== WHAT YOU ARE ASKED TO DO ==
Copy out the outfit blog entries below word for word, from the first line to the last.

Oh and hey look, I accidentally ended up doing the Everybody/Everywear challenge on the right day too! 
Florals | Everybody, Everywear

April 6, 2011

useless


     I wore this a few weeks ago to work.  This of course was before I found out about my bar exam results.  But really, nothing's changed.  I can't practice law until I've been sworn in and I can't be sworn in until after I get my license.  And it will take a good 3 weeks for that to happen.  So, while I've received good news, now I get to sit around and wait for a piece of paper to get to my house.  *sigh*  At least if I'm going to be useless still, its only for a limited amount of time, right? RIGHT?!?!?
    So yea. . . I don't have a whole lot to say other than, um, thanks for dropping by! (?)  I'm tired guys.  I got up at 6:25 so I could get to work by 8 to go to an all day deposition.  I'm hoping for some cuddles then sleep soon as I'm feeling kinda useless I'm so tired.  So I hope you have a great Wednesday!
 



The Details: 
Henley: Old Navy
Skirt: Liz Claiborne (consignment)
Tights: Hanes
Booties: Tsubo

April 4, 2011

Spring!

     Look kids, an outfit post!  Last time I posted an outfit I was waxing poetic about these shoes and how they go with everything including white pants.  Well this is the outfit to which I was referring.  I wore this outfit a week or so ago, just after the first day of Spring.  Bella and I were clearly loving the warm weather.  In fact, I've been looking forward to wearing these white linen pants for the past 2 months.  In fact, I've been waiting to wear several of my linen pieces for a while.  I'm really quite a fan of this beautiful fabric.  In spite of its habit of wrinkling by just looking at it, linen adds great texture and movement to an outfit.  Plus, it just fits in perfectly in summery and warm weather.

== DATASET RECORDS ==

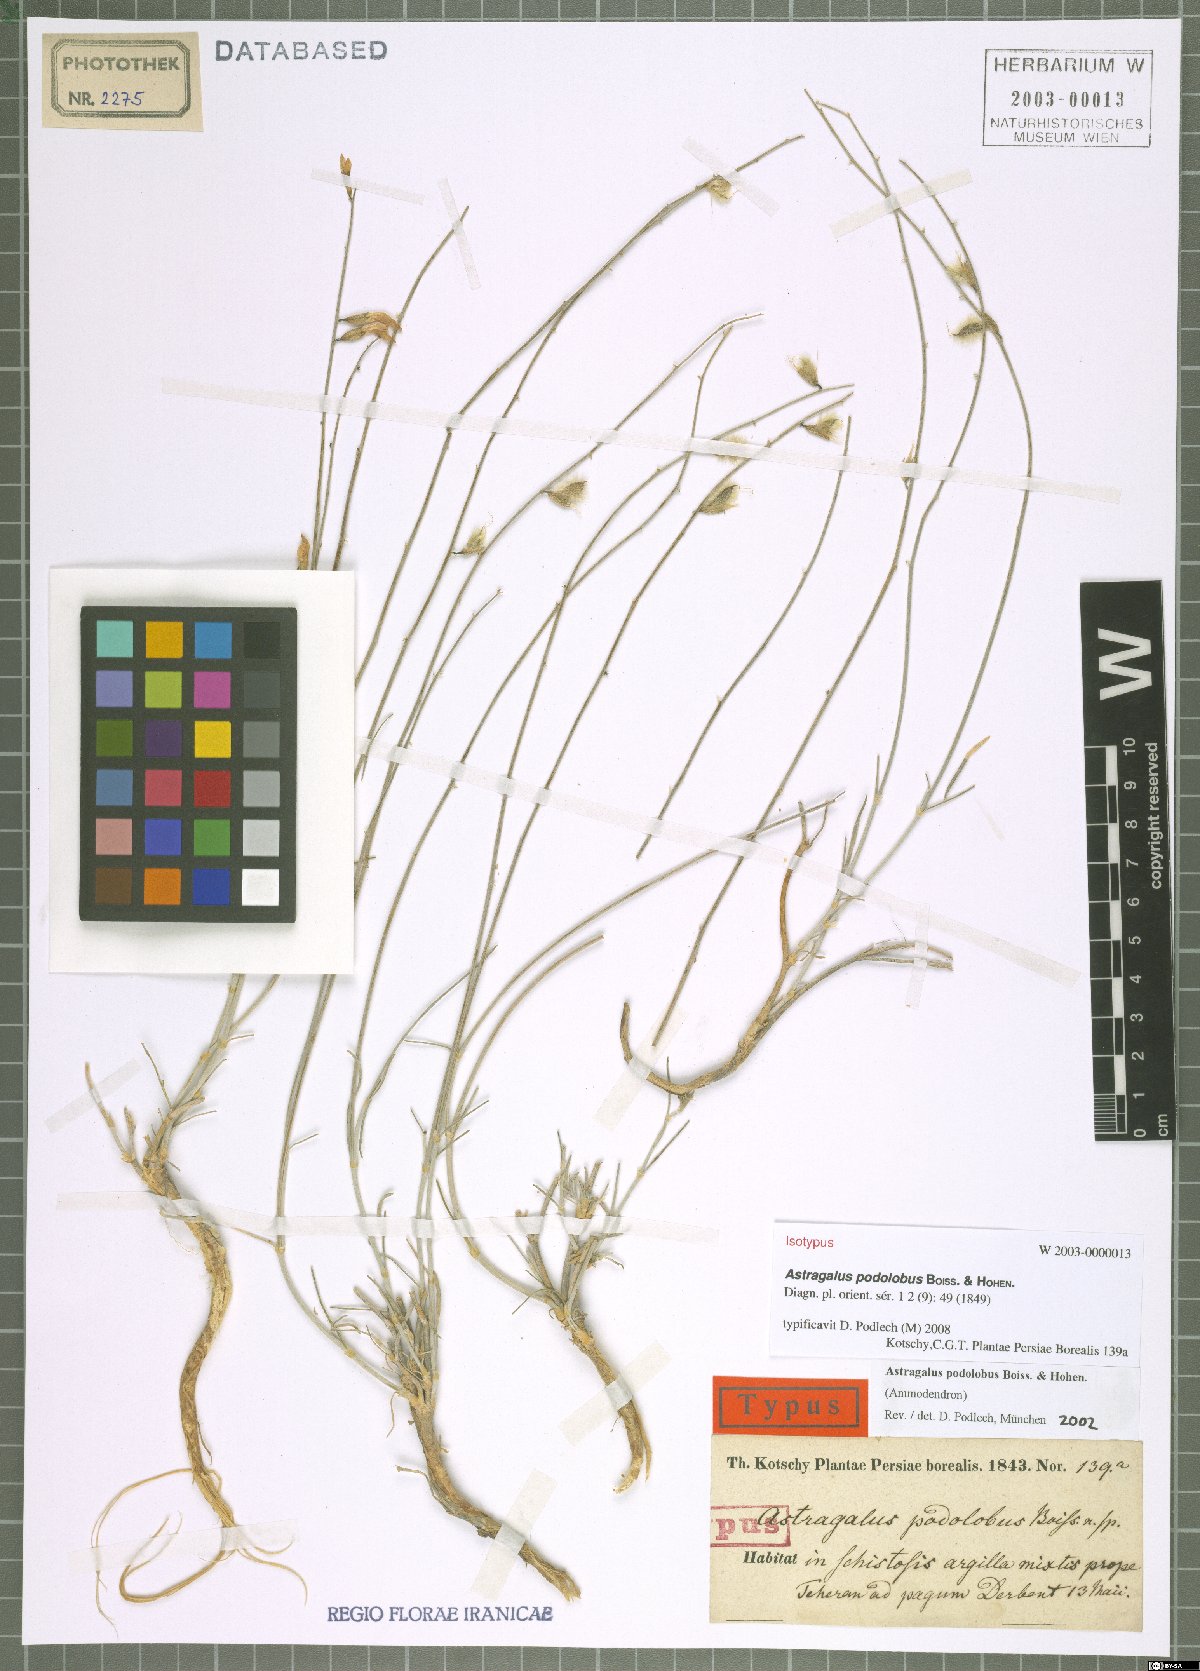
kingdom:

* * *

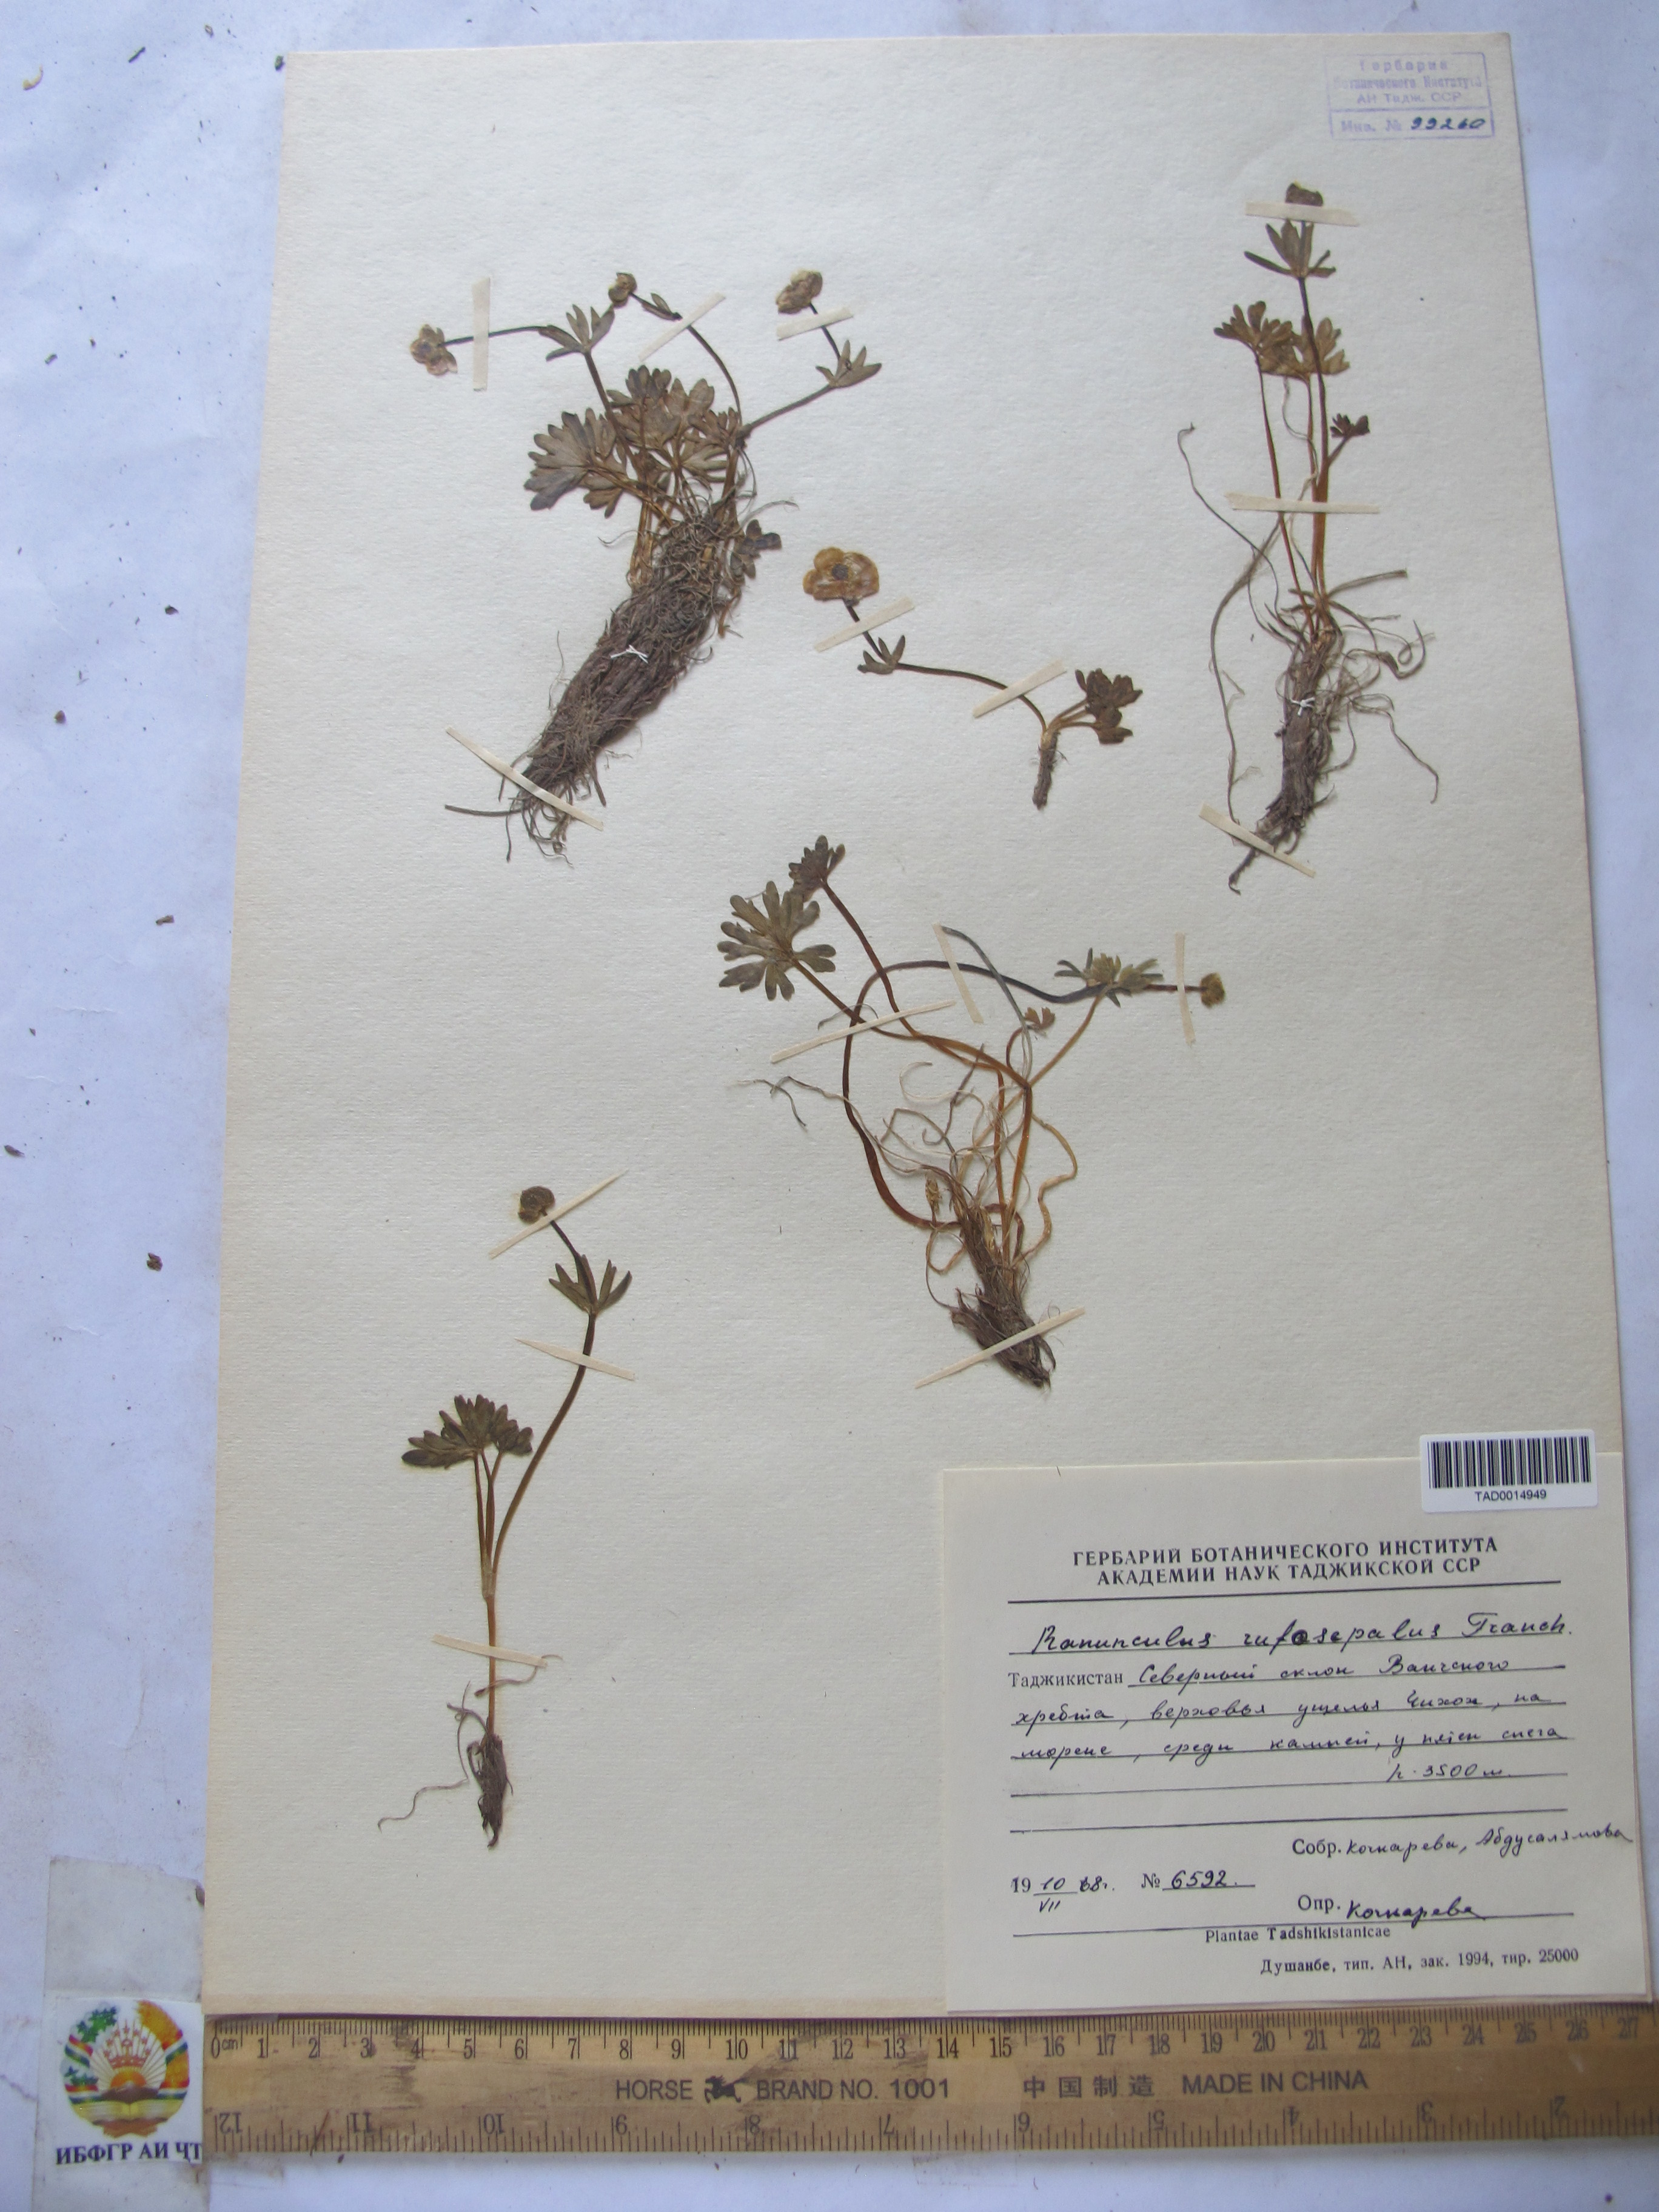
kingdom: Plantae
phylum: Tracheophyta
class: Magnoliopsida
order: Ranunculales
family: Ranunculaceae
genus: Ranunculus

== EXERCISE ANSWER ==
Oh and hey look, I accidentally ended up doing the Everybody/Everywear challenge on the right day too! 
Florals | Everybody, Everywear

April 6, 2011

useless


     I wore this a few weeks ago to work.  This of course was before I found out about my bar exam results.  But really, nothing's changed.  I can't practice law until I've been sworn in and I can't be sworn in until after I get my license.  And it will take a good 3 weeks for that to happen.  So, while I've received good news, now I get to sit around and wait for a piece of paper to get to my house.  *sigh*  At least if I'm going to be useless still, its only for a limited amount of time, right? RIGHT?!?!?
    So yea. . . I don't have a whole lot to say other than, um, thanks for dropping by! (?)  I'm tired guys.  I got up at 6:25 so I could get to work by 8 to go to an all day deposition.  I'm hoping for some cuddles then sleep soon as I'm feeling kinda useless I'm so tired.  So I hope you have a great Wednesday!
 



The Details: 
Henley: Old Navy
Skirt: Liz Claiborne (consignment)
Tights: Hanes
Booties: Tsubo

April 4, 2011

Spring!

     Look kids, an outfit post!  Last time I posted an outfit I was waxing poetic about these shoes and how they go with everything including white pants.  Well this is the outfit to which I was referring.  I wore this outfit a week or so ago, just after the first day of Spring.  Bella and I were clearly loving the warm weather.  In fact, I've been looking forward to wearing these white linen pants for the past 2 months.  In fact, I've been waiting to wear several of my linen pieces for a while.  I'm really quite a fan of this beautiful fabric.  In spite of its habit of wrinkling by just looking at it, linen adds great texture and movement to an outfit.  Plus, it just fits in perfectly in summery and warm weather.